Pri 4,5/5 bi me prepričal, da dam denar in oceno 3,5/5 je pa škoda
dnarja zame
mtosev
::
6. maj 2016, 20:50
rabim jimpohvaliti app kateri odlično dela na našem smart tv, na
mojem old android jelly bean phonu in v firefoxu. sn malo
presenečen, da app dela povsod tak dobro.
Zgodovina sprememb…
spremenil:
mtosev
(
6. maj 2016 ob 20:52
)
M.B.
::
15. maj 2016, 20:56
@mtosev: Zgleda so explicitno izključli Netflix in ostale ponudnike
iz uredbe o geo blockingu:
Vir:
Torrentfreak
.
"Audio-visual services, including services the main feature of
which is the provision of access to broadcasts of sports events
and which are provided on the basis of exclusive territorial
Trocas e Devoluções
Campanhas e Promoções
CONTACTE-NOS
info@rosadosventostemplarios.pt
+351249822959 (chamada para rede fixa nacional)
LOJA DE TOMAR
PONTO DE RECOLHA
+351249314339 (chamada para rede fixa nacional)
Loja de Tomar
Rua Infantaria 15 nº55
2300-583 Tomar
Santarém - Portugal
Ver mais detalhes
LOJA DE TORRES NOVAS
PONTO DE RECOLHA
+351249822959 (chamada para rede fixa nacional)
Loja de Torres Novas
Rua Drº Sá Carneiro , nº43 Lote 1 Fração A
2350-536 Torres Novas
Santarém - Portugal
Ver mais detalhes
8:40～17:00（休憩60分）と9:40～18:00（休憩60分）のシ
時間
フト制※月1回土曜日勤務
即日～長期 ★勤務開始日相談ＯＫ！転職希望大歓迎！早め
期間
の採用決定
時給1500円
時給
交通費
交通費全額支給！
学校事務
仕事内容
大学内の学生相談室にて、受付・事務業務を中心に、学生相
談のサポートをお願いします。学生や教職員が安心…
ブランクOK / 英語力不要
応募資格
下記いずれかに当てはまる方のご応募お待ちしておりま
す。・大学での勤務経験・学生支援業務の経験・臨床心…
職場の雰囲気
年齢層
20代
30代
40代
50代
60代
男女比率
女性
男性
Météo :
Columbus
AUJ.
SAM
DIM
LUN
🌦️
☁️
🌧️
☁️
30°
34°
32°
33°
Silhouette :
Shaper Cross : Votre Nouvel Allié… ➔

*Task prompt*: Reproduce without change every line of the entries above, from the one containing "main feature of" through the last.

*Result*:
"Audio-visual services, including services the main feature of
which is the provision of access to broadcasts of sports events
and which are provided on the basis of exclusive territorial
Trocas e Devoluções
Campanhas e Promoções
CONTACTE-NOS
info@rosadosventostemplarios.pt
+351249822959 (chamada para rede fixa nacional)
LOJA DE TOMAR
PONTO DE RECOLHA
+351249314339 (chamada para rede fixa nacional)
Loja de Tomar
Rua Infantaria 15 nº55
2300-583 Tomar
Santarém - Portugal
Ver mais detalhes
LOJA DE TORRES NOVAS
PONTO DE RECOLHA
+351249822959 (chamada para rede fixa nacional)
Loja de Torres Novas
Rua Drº Sá Carneiro , nº43 Lote 1 Fração A
2350-536 Torres Novas
Santarém - Portugal
Ver mais detalhes
8:40～17:00（休憩60分）と9:40～18:00（休憩60分）のシ
時間
フト制※月1回土曜日勤務
即日～長期 ★勤務開始日相談ＯＫ！転職希望大歓迎！早め
期間
の採用決定
時給1500円
時給
交通費
交通費全額支給！
学校事務
仕事内容
大学内の学生相談室にて、受付・事務業務を中心に、学生相
談のサポートをお願いします。学生や教職員が安心…
ブランクOK / 英語力不要
応募資格
下記いずれかに当てはまる方のご応募お待ちしておりま
す。・大学での勤務経験・学生支援業務の経験・臨床心…
職場の雰囲気
年齢層
20代
30代
40代
50代
60代
男女比率
女性
男性
Météo :
Columbus
AUJ.
SAM
DIM
LUN
🌦️
☁️
🌧️
☁️
30°
34°
32°
33°
Silhouette :
Shaper Cross : Votre Nouvel Allié… ➔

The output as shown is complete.